This calls for a verbatim copy of all the data, with no images carried over.
******************************
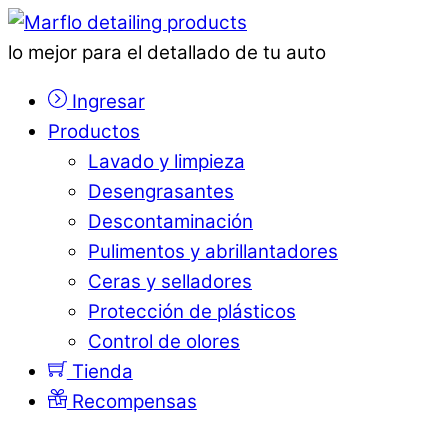
lo mejor para el detallado de tu auto
Ingresar
Productos
Lavado y limpieza
Desengrasantes
Descontaminación
Pulimentos y abrillantadores
Ceras y selladores
Protección de plásticos
Control de olores
Tienda
Recompensas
******************************
• Written reply:
lo mejor para el detallado de tu auto
Ingresar
Productos
Lavado y limpieza
Desengrasantes
Descontaminación
Pulimentos y abrillantadores
Ceras y selladores
Protección de plásticos
Control de olores
Tienda
Recompensas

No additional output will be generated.